Omernik was able to analyze “the full data stored in email and web logs to tie the anonymous email coming into our network from Yahoo to a person’s activity within our web site, where it was no longer anonymous,” thus showing the individual’s tie to the civil suit. With that information in hand, the company’s legal team got a good portion of the case thrown out of court, saving hundreds of thousands of dollars.

“We didn’t know that data was going to be valuable when we stored it” – and it’s possible that there wouldn’t have been the capability to store it had there been no way to get around the problem of high licensing costs.

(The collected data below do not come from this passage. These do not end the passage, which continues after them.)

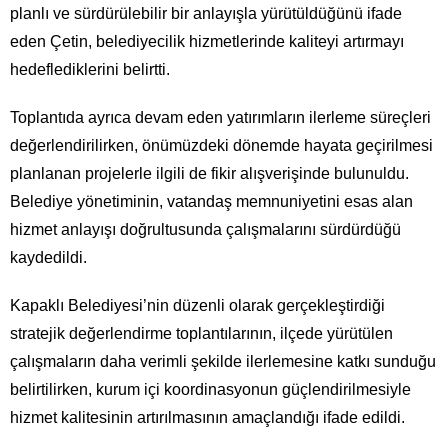
planlı ve sürdürülebilir bir anlayışla yürütüldüğünü ifade
eden Çetin, belediyecilik hizmetlerinde kaliteyi artırmayı
hedeflediklerini belirtti.
Toplantıda ayrıca devam eden yatırımların ilerleme süreçleri
değerlendirilirken, önümüzdeki dönemde hayata geçirilmesi
planlanan projelerle ilgili de fikir alışverişinde bulunuldu.
Belediye yönetiminin, vatandaş memnuniyetini esas alan
hizmet anlayışı doğrultusunda çalışmalarını sürdürdüğü
kaydedildi.
Kapaklı Belediyesi’nin düzenli olarak gerçekleştirdiği
stratejik değerlendirme toplantılarının, ilçede yürütülen
çalışmaların daha verimli şekilde ilerlemesine katkı sunduğu
belirtilirken, kurum içi koordinasyonun güçlendirilmesiyle
hizmet kalitesinin artırılmasının amaçlandığı ifade edildi.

With Big Data platforms in place that don’t restrict data storage, “maybe information security practitioners will be able to explore and analyze data and, from that, come up with new ideas about how to protect the network and the business,” he says.

Bring Other Data Scientists Around to Your Big Data Platform Choice

If information security practitioners come around to the idea that Data Science can drive data security and want to choose a Big Data platform different from what other departments are using, it’s a good idea to be ready to make a case about why the solution they want to use is a better one, Omernik says.

“If they can’t demonstrate how the Big Data platform helps them to secure the network, it’s hard to convince other Data Scientists to rely on the same platform for their Big Data security needs,” he says. In the past, Omernik used information security groups’ implementation of MapR to demonstrate why it should be the solution all the Data Scientists in the business should rely on. That included the fact that it has security baked in.

“I wound up with Data Scientists from other parts of the business knocking down my door to use it,” he says. “Using it made security just a standard part of how we all operated, versus adding on a layer or putting something else in place that users would have to work around.”

Ultimately, Data Scientists in other areas may have different skills or practice their craft in a different way than information security pros. “But it doesn’t mean that you don’t get to do Data Science because you are an information security practitioner,” Omernik says.